Insurance welcome pack for superannuation members
The Insurance and Superannuation Working Group (ISWG) has published a discussion paper among a series of papers regarding member communication and engagement relevant to insurance in superannuation. Of note is the recommendation for the development of a standard key fact sheet and the introduction of an insurance welcome pack for superannuation members. It should be acknowledged that communication by superannuation trustees and their insurers as to the nature and extent of insurance coverage provided through superannuation has been poor to date. The discussion paper is welcomed and the recommendations of ISWG, if implemented, will certainly improve member communication.

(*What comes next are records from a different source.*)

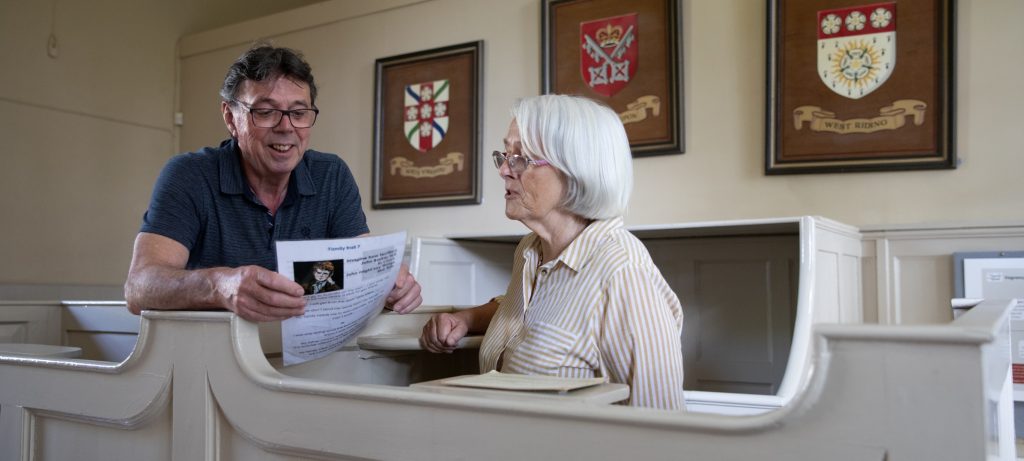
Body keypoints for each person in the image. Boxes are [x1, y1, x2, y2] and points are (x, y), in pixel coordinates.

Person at [419, 95, 685, 410]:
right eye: (505, 155)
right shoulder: (530, 250)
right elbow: (533, 314)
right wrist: (466, 318)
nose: (504, 169)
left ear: (574, 170)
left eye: (520, 158)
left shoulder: (624, 273)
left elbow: (661, 425)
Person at [124, 44, 421, 322]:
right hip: (211, 360)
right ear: (230, 117)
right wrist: (220, 285)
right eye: (266, 112)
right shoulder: (189, 175)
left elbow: (360, 270)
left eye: (298, 112)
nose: (286, 127)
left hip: (306, 360)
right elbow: (139, 288)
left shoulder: (331, 175)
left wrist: (390, 285)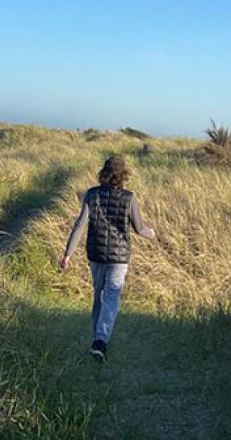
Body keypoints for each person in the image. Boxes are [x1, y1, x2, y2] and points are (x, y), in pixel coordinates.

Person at [59, 154, 155, 362]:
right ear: (123, 175)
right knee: (111, 298)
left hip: (96, 254)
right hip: (119, 257)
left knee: (99, 296)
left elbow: (79, 225)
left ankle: (97, 339)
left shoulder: (92, 195)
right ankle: (100, 342)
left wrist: (68, 254)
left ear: (103, 173)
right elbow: (139, 229)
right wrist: (153, 233)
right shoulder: (129, 198)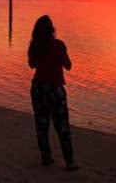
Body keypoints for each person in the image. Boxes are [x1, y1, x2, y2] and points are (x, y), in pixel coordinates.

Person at [28, 15, 78, 171]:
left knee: (42, 124)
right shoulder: (58, 45)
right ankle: (69, 162)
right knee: (62, 125)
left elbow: (32, 64)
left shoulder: (34, 46)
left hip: (38, 88)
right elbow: (68, 65)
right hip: (55, 89)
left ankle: (46, 157)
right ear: (52, 30)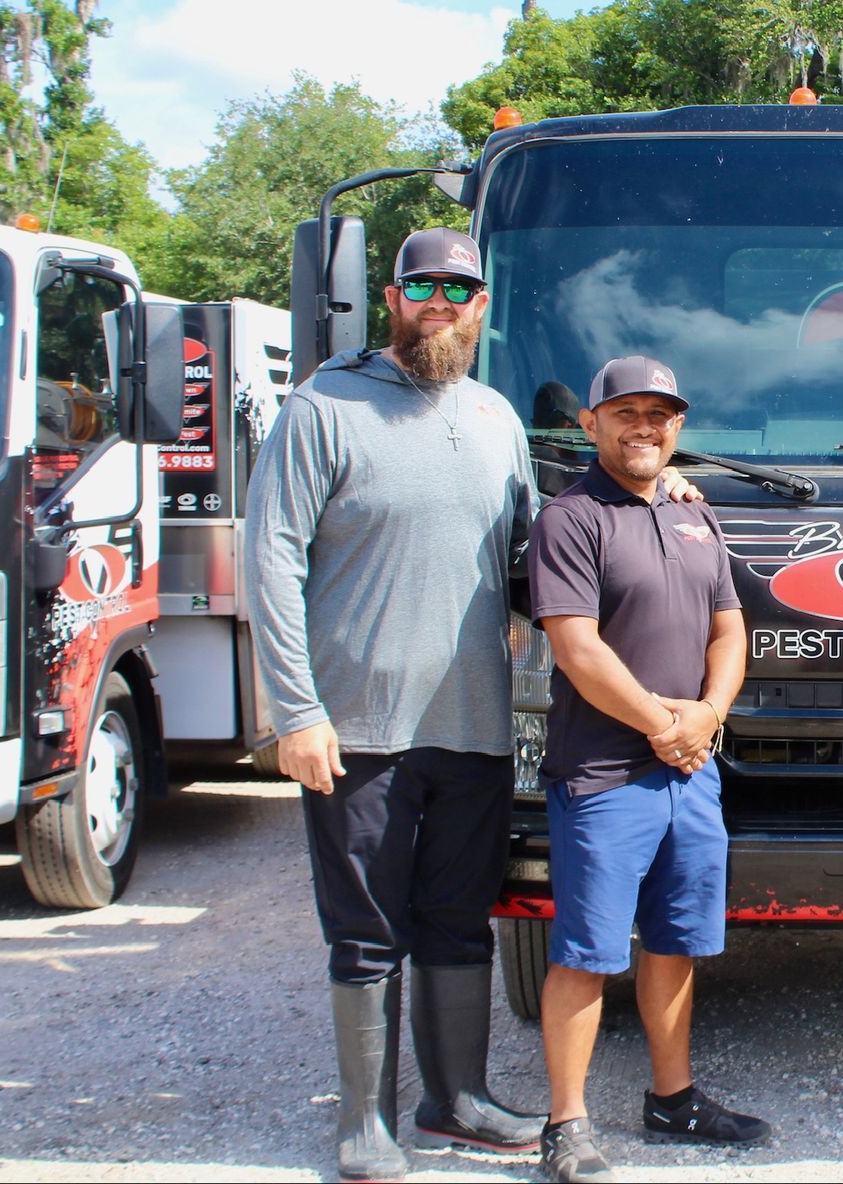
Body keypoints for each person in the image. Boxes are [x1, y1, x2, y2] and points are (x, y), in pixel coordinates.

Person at [245, 227, 542, 1180]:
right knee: (367, 929)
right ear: (393, 296)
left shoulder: (499, 418)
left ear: (483, 304)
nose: (443, 300)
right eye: (426, 284)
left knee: (460, 921)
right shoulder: (324, 406)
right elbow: (270, 560)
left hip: (475, 728)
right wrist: (296, 712)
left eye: (462, 286)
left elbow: (533, 563)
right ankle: (365, 1123)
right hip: (355, 731)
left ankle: (455, 1100)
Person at [526, 355, 765, 1182]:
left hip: (692, 773)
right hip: (603, 777)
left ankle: (674, 1099)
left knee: (674, 943)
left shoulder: (699, 516)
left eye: (660, 414)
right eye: (626, 411)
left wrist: (707, 716)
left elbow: (729, 630)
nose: (645, 426)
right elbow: (576, 646)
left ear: (678, 428)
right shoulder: (570, 518)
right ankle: (566, 1122)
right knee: (588, 952)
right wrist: (665, 722)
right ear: (591, 424)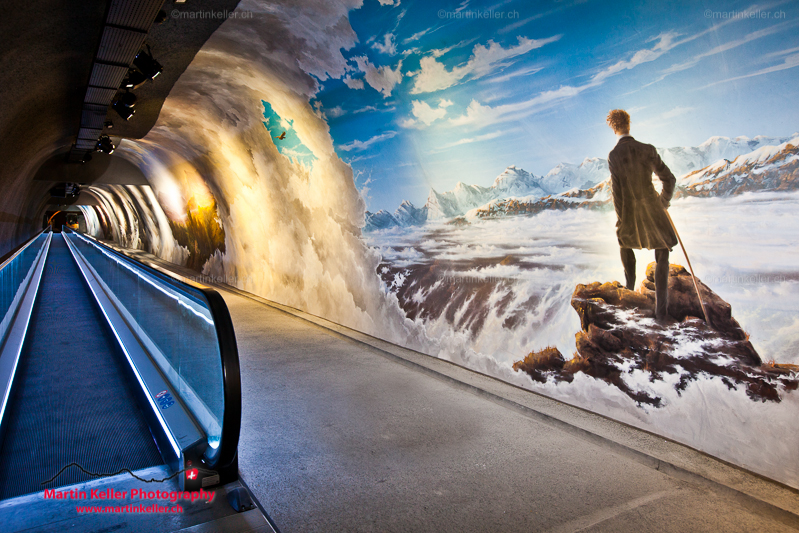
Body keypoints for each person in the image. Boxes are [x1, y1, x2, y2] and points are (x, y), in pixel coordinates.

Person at [606, 109, 677, 320]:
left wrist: (622, 220)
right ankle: (661, 314)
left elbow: (617, 193)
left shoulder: (614, 155)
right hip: (653, 211)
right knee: (663, 251)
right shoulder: (647, 150)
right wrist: (662, 202)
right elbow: (669, 179)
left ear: (613, 128)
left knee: (624, 244)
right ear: (629, 123)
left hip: (630, 214)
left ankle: (628, 294)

It has long been recognised that Australian workers are not engaged actively with their superannuation funds. Approximately two thirds of employees remain in a default fund, generally chosen by the employer, despite workers having the ability to choose their own superannuation fund since 2005. The reality is that member engagement is likely to remain low but certainly ISWG’s proposals to improve communication with members may improve knowledge of and engagement in insurance and superannuation.
Insurance and superannuation offers a cost effective solution to the inherent under insurance problem in Australia. When a worker is seriously injured or ill that impacts every aspect of their and their family’s life. Having lump sum TPD insurance benefit and in some cases temporary income protection benefits through superannuation is a very important benefit for superannuation fund members.

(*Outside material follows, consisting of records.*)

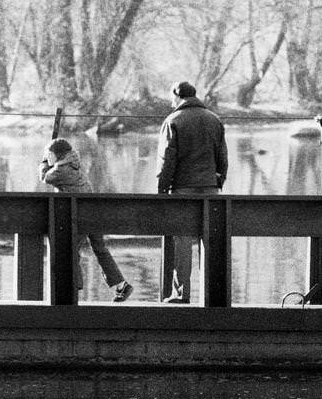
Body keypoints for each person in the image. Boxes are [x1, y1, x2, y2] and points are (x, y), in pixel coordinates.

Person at [156, 81, 228, 303]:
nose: (170, 102)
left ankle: (181, 294)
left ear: (178, 96)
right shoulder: (214, 120)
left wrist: (162, 190)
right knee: (211, 240)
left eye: (171, 98)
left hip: (182, 189)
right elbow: (223, 157)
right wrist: (219, 180)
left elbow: (166, 159)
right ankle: (212, 296)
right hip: (210, 188)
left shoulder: (173, 121)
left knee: (182, 243)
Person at [39, 137, 134, 302]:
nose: (49, 157)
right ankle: (121, 285)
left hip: (81, 215)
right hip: (93, 211)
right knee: (99, 249)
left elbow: (46, 177)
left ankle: (74, 290)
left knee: (72, 249)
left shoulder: (62, 170)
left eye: (51, 154)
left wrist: (43, 162)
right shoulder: (75, 165)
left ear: (58, 155)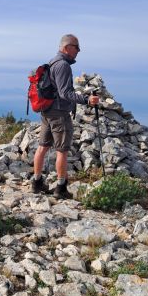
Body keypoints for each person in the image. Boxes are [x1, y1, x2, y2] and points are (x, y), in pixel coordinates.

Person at [31, 34, 99, 198]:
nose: (78, 51)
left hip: (47, 111)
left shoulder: (52, 62)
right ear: (67, 47)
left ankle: (37, 183)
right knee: (62, 150)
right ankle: (61, 188)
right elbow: (65, 93)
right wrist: (86, 99)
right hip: (59, 113)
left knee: (43, 147)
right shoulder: (63, 66)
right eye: (76, 47)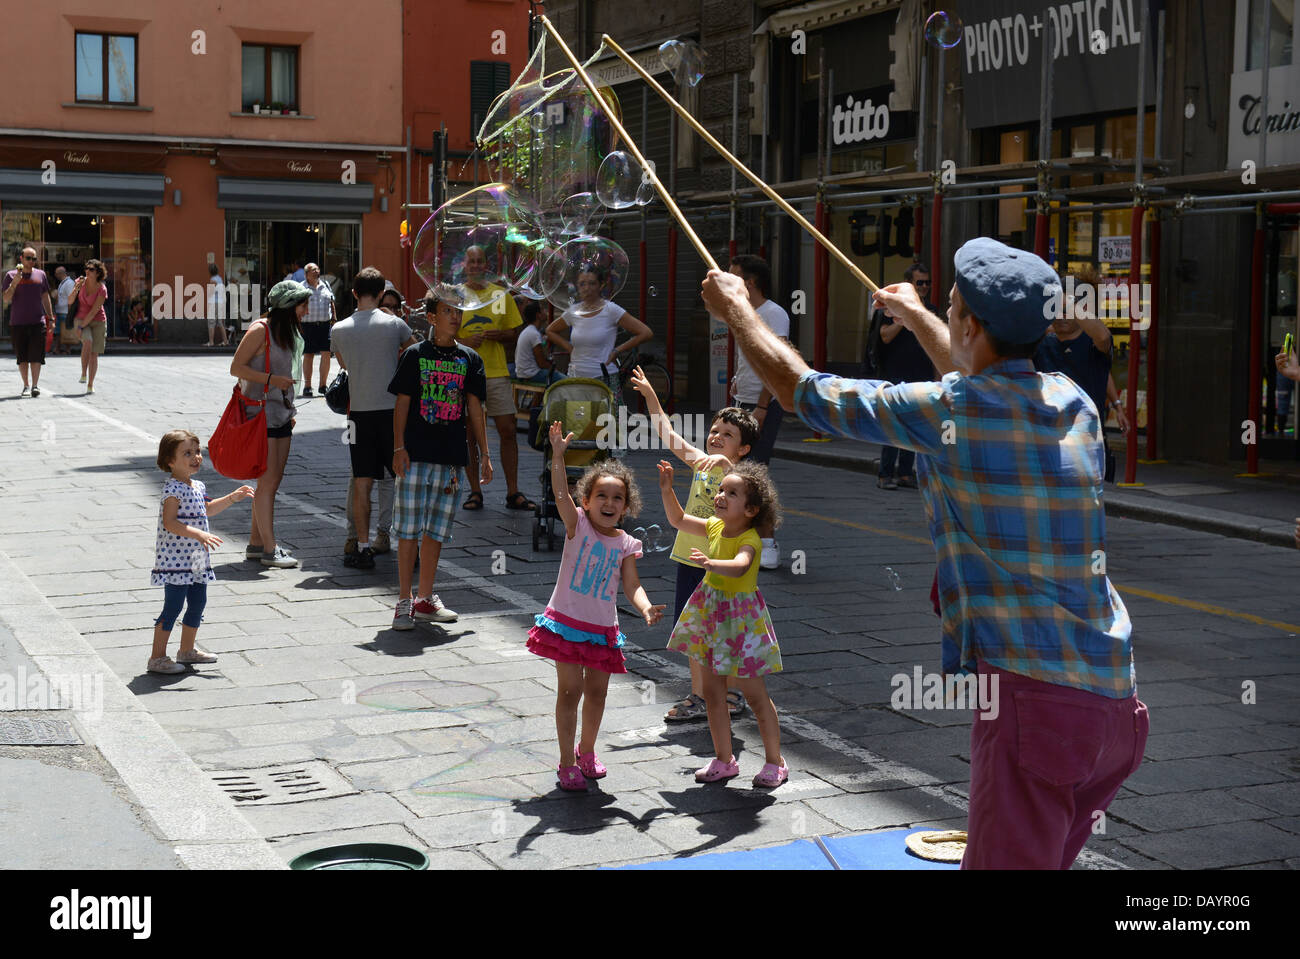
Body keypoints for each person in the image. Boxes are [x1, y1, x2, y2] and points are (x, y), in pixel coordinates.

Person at [709, 237, 1146, 867]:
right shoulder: (1071, 401)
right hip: (1114, 702)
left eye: (951, 308)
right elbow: (986, 373)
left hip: (1036, 709)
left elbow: (799, 390)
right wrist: (917, 315)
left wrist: (738, 313)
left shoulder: (950, 408)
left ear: (968, 323)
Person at [528, 423, 664, 790]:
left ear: (626, 506)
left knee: (599, 692)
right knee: (569, 691)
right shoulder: (577, 526)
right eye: (600, 496)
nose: (608, 503)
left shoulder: (626, 543)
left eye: (617, 498)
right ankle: (566, 761)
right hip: (566, 624)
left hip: (602, 630)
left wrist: (646, 607)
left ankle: (587, 751)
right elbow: (559, 493)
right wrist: (558, 455)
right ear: (585, 501)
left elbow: (631, 584)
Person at [629, 365, 757, 724]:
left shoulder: (744, 477)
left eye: (727, 435)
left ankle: (730, 694)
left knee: (723, 630)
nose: (716, 437)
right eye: (714, 431)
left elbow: (743, 489)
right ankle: (700, 695)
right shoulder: (701, 462)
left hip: (721, 564)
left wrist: (726, 462)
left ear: (744, 449)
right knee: (692, 629)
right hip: (689, 559)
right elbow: (667, 432)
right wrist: (651, 396)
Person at [658, 458, 787, 788]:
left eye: (731, 492)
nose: (720, 496)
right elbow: (677, 519)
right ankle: (724, 759)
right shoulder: (715, 526)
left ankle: (775, 762)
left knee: (755, 695)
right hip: (713, 617)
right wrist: (668, 489)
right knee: (713, 693)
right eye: (720, 490)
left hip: (741, 623)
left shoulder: (751, 539)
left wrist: (711, 562)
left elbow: (741, 566)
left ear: (751, 510)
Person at [389, 293, 493, 628]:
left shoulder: (470, 358)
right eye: (447, 311)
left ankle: (425, 598)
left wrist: (485, 455)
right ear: (432, 317)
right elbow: (402, 403)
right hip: (416, 454)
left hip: (451, 458)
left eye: (458, 311)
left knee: (436, 531)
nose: (455, 317)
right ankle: (404, 601)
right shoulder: (414, 355)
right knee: (407, 531)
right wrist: (398, 447)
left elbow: (475, 408)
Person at [147, 430, 254, 674]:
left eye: (197, 452)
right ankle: (156, 657)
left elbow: (207, 509)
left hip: (196, 558)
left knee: (198, 602)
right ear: (170, 461)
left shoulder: (197, 485)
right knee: (172, 606)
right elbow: (170, 522)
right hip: (175, 560)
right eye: (187, 453)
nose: (196, 457)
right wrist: (199, 534)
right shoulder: (172, 489)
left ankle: (186, 650)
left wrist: (231, 498)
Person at [330, 267, 416, 570]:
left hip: (358, 413)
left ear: (354, 293)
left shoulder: (338, 329)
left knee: (361, 480)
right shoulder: (395, 324)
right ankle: (407, 544)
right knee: (400, 479)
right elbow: (415, 351)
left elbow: (343, 363)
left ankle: (362, 546)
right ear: (381, 294)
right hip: (393, 411)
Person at [230, 281, 309, 569]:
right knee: (268, 482)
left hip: (281, 413)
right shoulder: (260, 329)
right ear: (288, 306)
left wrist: (287, 401)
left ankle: (256, 543)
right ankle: (270, 549)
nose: (306, 311)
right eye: (302, 305)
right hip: (259, 414)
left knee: (271, 482)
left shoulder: (287, 333)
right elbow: (236, 368)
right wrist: (271, 381)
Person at [455, 244, 533, 512]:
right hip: (465, 373)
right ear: (464, 265)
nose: (476, 266)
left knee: (508, 430)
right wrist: (464, 340)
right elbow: (445, 333)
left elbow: (513, 332)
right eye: (471, 261)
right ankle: (475, 491)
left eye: (480, 262)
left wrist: (500, 335)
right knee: (469, 435)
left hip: (497, 371)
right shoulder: (456, 295)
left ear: (486, 266)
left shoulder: (500, 294)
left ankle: (513, 492)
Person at [725, 254, 789, 566]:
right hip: (744, 401)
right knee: (739, 474)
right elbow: (749, 359)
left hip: (763, 405)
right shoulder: (742, 311)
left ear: (749, 283)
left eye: (733, 276)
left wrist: (762, 406)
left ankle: (768, 543)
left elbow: (775, 364)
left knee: (755, 475)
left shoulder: (774, 314)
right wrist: (739, 382)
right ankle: (745, 542)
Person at [1033, 266, 1116, 480]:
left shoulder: (1093, 343)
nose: (1061, 315)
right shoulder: (1040, 343)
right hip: (1046, 442)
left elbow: (1104, 337)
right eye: (1056, 308)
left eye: (1066, 308)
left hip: (1087, 444)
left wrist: (1067, 300)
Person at [867, 262, 940, 490]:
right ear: (911, 284)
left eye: (928, 283)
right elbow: (885, 336)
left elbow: (937, 345)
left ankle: (907, 473)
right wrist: (908, 315)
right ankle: (885, 473)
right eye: (920, 283)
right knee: (894, 425)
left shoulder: (933, 310)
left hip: (922, 373)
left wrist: (939, 378)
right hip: (896, 374)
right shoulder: (893, 309)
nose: (925, 287)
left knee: (915, 425)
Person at [545, 265, 653, 381]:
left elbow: (646, 333)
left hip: (604, 378)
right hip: (575, 376)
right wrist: (569, 347)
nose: (587, 288)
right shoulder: (573, 311)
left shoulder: (611, 310)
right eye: (582, 284)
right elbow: (550, 330)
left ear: (600, 286)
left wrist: (618, 351)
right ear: (577, 287)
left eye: (592, 283)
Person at [2, 247, 54, 396]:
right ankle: (26, 385)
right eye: (28, 258)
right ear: (21, 258)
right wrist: (15, 283)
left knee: (36, 355)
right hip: (18, 322)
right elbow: (6, 298)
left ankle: (35, 386)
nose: (31, 261)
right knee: (22, 356)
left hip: (38, 321)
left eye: (34, 259)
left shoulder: (41, 275)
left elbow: (45, 297)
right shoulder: (11, 275)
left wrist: (50, 317)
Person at [71, 259, 109, 394]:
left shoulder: (102, 289)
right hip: (80, 318)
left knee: (94, 354)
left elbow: (94, 311)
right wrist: (76, 288)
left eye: (91, 269)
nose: (87, 271)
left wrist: (82, 327)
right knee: (87, 342)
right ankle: (83, 373)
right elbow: (69, 301)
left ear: (98, 272)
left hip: (98, 320)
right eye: (86, 268)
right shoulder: (79, 282)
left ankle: (90, 384)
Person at [300, 262, 336, 396]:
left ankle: (323, 385)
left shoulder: (325, 285)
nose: (316, 271)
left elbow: (332, 301)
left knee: (326, 353)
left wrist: (334, 319)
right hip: (307, 326)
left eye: (317, 269)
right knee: (308, 355)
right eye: (312, 270)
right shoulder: (301, 288)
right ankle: (307, 386)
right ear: (306, 274)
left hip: (324, 325)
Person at [513, 301, 564, 385]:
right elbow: (541, 363)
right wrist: (555, 370)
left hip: (523, 373)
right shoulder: (534, 334)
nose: (546, 312)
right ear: (538, 315)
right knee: (565, 380)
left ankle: (538, 398)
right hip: (531, 374)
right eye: (543, 310)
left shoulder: (529, 330)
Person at [206, 264, 229, 347]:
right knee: (220, 323)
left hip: (214, 302)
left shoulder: (212, 280)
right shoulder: (220, 279)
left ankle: (211, 342)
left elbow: (211, 292)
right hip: (220, 302)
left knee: (211, 322)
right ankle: (225, 341)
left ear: (210, 271)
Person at [54, 266, 75, 354]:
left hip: (65, 312)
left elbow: (71, 298)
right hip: (60, 311)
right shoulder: (62, 283)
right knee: (58, 332)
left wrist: (70, 313)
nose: (55, 275)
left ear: (61, 273)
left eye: (56, 273)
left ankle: (67, 349)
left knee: (66, 331)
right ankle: (57, 349)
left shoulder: (69, 283)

ISWG has recognised the need for consistent and simpler communications including the use of standard terminology which is particularly necessary given low member engagement. The use of complicated and long product disclosure statements and similar documents is not effective and has contributed to members’ disengagement.
A key point which ISWG does not make is the actual position of superannuation trustees and the limited assistance they can provide to members in pursuing insurance claims. The superannuation trustee has fiduciary obligations to the membership as a whole which are often times in conflict with the interests of an individual member. The superannuation trustee cannot be an advocate for its members and cannot provide independent advice in relation to a member’s rights under an insurance policy.
It must be recognised that there is a place for independent legal and financial advisors in the insurance and superannuation system both at the initial stages of membership and particularly at the time a claim is being contemplated. Members are entitled to and should be encouraged to seek independent legal advice in relation to their rights when it comes to insurance.